Além dos caminhoneiros, trabalhadores das indústrias e dos portos não podem circular.

Problema desde o início da pandemia

O atraso na entrega de mercadorias é global e vem ocorrendo desde o início da pandemia, em 2020, lembra o professor e diretor da FGV Transportes, Marcus Quintella, doutor em engenharia de Produção.

“Isso já vinha acontecendo e agora se agravou com essa nova fase do lockdown na China, que teve um aumento de mais de 30% no número de navios aguardando em Xangai para sair ou atracar”, afirma Quintella.

“Os lockdowns pioraram muito a cadeia logística de suprimento global. Em torno de 20% da frota mundial de contêineres está presa nos portos da China” Marcus Quintella.

Sem conseguir escoar a produção, a tendência é de aumento de preços, afirma a chefe de Economia da Rico. “Não tem muito para onde fugir, tudo está aumentando, e é no mundo inteiro”, diz Rachel.

Por que os preços estavam subindo?

Os preços já vinham subindo devido à elevação nos valores dos fretes dos contêineres para a rota China-Brasil. Antes da pandemia, o custo girava em torno de US$ 2.000 (R$ 9.600).
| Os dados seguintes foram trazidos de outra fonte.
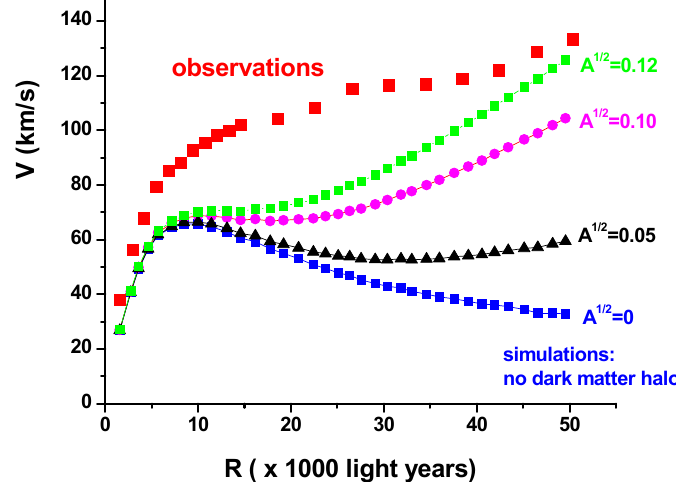
Figure 3. Numerical simulations of the rotation curve in M33, which were performed for di ff erent magnitudes of A 1 / 2 between 0 and 0.12 assuming a disk-shape mass distribution of the visible matter and no dark-matter halo. The di ff erent magnitudes of A 1 / 2 used in this figure and in Figures 1 and 2 are meant to give a plausible range of this constant. Calculations performed using A 1 / 2 = 0.10 and A 1 / 2 = 0.12 show a considerably improved agreement with the astronomical data (these results compared with Figure 1: the huge di ff erence between the observed and the calculated rotational velocities is almost eliminated).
No auge da pandemia, chegou a custar US$ 12 mil (R$ 58 mil) para um contêiner de 40 pés (cerca de 12 metros de comprimento). “Isso pune muito o comércio exterior brasileiro”, diz Quintella.

Agora deu uma reduzida. Segundo o UOL apurou, o valor atual do frete de um contêiner gira entre US$ 7 mil a US$ 8 mil (R$ 34 mil a R$ 38 mil).
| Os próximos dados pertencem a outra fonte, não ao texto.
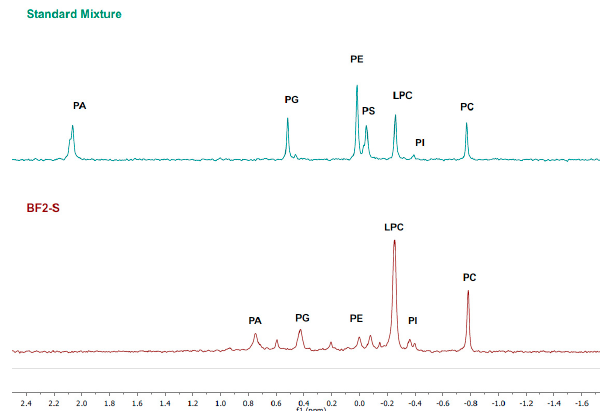
Figure 3. Comparison of 31 P NMR spectra of a standard mixture of PLs (green spectrum) with the BF2-S fraction (red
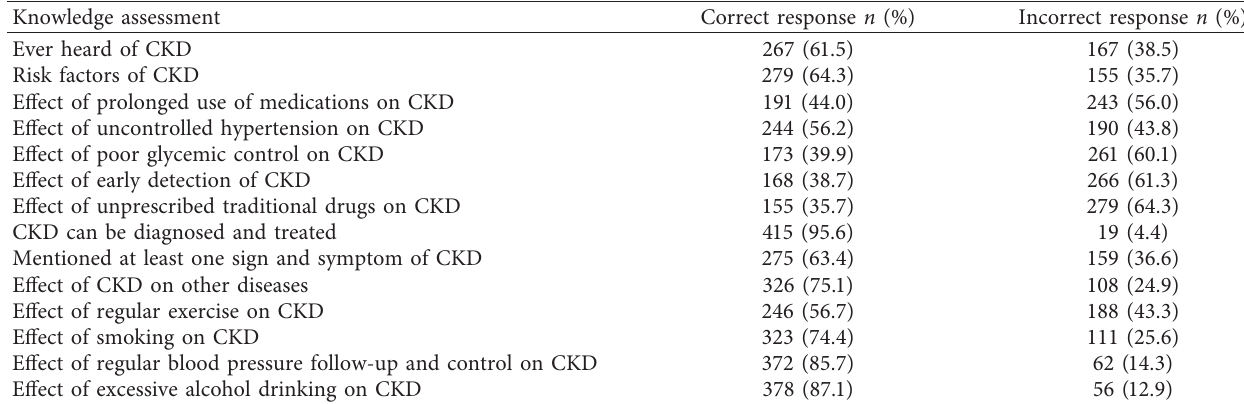
Table 2: Knowledge assessment towards CKD among hypertensive patients at Gondar town in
O valor elevado pode ter relação com a baixa representatividade do Brasil no comércio internacional de contêineres, que fica em torno de 1%, segundo Quintella.


“A gente importa da China muito mais do que exporta, então, quando acontece isso, dá uma distorção no fluxo. Vem para cá cheio e vai voltar vazio. Isso não interessa para ninguém”, diz o diretor da FGV Transportes.

Segundo ele, quando o vendedor manda uma carga, ele quer pegar outra para voltar. Como isso não acontece, o Brasil é afetado num momento de crise. A tendência é o navio ir primeiro para a Europa e para os Estados Unidos, ou para portos em outros países em que vai cheio e volta cheio ou quase cheio, onde há um comércio bilateral mais importante que o nosso.

Espera maior para embarcar.

As linhas de navegação não têm uma frequência tão grande entre China e Brasil, explica Ricardo Propheta, CEO da BRZ Investimentos.

“Esses fechamentos de regiões portuárias acabam fazendo com que muitas cargas que deveriam sair em determinados dias acabem não embarcando. E as linhas de navegação não são como pontes aéreas, com viagens diárias. As linhas de navegação têm periodicidade semanal, quinzenal.”

Guerra Rússia x Ucrânia

O atraso de entrega de produtos da China também pode ter relação com a invasão da Ucrânia pela Rússia. O país governado por Vladimir Putin está entre os maiores exportadores de alumínio —utilizado em diversos eletrônicos.

Além disso, a Rússia é um dos maiores produtores de paládio, cobre e níquel. O paládio, por exemplo, é utilizado em componentes de memória e sensores. O níquel é matéria-prima para a fabricação de baterias e ligas metálicas.

A normalização nos portos chineses não deve ser resolvida em curto prazo. O economista e professor da PUC-RS (Pontíficia Universidade Católica do Rio Grande do Sul) Gustavo Inácio de Moraes, estima em seis meses.

Rachel de Sá, baseada em dados de especialistas na área, afirma que só deve ocorrer na metade do próximo ano. Ricardo Propheta também estima uma melhoria no cenário só em 2023. Porém, isso depende da melhoria nas condições sanitárias na China.

Sinais de desaceleração na economia na China

Para o professor da PUC-RS, os atrasos na entrega de mercadorias da China evidenciam uma desaceleração da economia chinesa. Um dos sinais da retração econômica foi o recente corte nos juros, lembra o professor da PUC-RS.

“Esse corte na taxa de juros já demonstra que as preocupações no Banco Central da China estão grandes em relação à atividade econômica. A China já dava sinais [de retração], mas eram bem tênues. Aparentemente isso se acelerou, o que acaba colaborando para as dificuldades logísticas que a gente vê.”